===== Textauszug

Es ist die größte Revolution, die es auf dem Schuhmarkt je gegeben hat. "Der Umsatz mit Schuhen liegt in Deutschland seit Jahren konstant bei etwa sieben Milliarden Euro", sagt Becker. Doch er verlagert sich und fließt nun verstärkt Sneaker-Herstellern wie Adidas, New Balance oder Nike zu, auch edleren Marken wie Tod's, Hogan oder Santoni. Und er fließt weg vom klassischen Herren-Schnürschuh mit Ledersohle. Marken wie Lloyd's, Rieker oder Ara haben es nicht einfach.

Die Sneakers-Welle verändert auch die Art, Schuhe zu kaufen

Collonil-Chef Becker muss sich darauf einstellen. "Von Lederschuhen allein kann mein Unternehmen nicht mehr leben, wir müssen in den Sneaker-Markt gehen", sagt er. Seine Antwort ist zum Beispiel eine Tube, die dafür sorgt, dass die weißen Sohlen von Sneakers auch weiß bleiben. Oder eine Allround-Produktlinie, die sich zum Reinigen, Pflegen und Schützen von klassischen Sneaker-Oberflächen eignet: Textil und Velours. Oder eine Innenreinigung für Sneakers. Oder eine vegane Pflegeserie, die Bambusextrakt und Olivenöl enthält.

==========
===== Erfasste Daten

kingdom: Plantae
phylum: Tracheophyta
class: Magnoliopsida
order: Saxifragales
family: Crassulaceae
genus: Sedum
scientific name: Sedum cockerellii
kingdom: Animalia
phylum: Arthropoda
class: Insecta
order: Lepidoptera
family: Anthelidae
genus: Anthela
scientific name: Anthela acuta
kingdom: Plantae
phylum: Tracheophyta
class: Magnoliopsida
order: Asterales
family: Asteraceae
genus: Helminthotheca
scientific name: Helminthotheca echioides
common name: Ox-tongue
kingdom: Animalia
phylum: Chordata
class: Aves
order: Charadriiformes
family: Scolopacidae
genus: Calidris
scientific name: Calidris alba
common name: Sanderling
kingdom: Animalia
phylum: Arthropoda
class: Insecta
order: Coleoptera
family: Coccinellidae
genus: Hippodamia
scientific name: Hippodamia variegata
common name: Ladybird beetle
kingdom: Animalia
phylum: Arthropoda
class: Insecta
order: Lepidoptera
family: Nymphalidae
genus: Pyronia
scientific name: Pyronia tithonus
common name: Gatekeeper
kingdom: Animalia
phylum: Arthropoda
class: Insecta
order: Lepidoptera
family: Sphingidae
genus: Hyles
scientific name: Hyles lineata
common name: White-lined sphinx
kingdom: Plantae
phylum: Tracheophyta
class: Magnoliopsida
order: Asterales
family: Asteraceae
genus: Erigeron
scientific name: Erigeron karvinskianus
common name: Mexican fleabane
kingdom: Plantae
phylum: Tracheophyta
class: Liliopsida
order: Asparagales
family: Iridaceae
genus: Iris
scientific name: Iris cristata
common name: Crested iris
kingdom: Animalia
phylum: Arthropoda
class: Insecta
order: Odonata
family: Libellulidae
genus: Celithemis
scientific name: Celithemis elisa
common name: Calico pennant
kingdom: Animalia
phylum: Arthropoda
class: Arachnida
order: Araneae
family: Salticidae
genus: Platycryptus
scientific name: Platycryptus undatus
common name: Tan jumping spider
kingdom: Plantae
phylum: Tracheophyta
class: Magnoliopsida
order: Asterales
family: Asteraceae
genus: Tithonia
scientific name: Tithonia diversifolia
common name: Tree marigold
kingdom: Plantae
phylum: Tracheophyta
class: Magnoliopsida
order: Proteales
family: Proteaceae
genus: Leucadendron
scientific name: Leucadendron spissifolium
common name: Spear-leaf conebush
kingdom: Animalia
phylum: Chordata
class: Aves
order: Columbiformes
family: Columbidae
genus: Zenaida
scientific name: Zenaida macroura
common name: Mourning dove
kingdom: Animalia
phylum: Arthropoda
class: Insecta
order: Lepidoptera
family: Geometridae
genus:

==========

== Aufgabe ==
Bei welchem Betrag liegt laut dem Textauszug der Umsatz mit Schuhen in Deutschland seit Jahren konstant? Die Einträge werden für die Bearbeitung nicht benötigt.

== Lösung ==
Bei etwa sieben Milliarden Euro.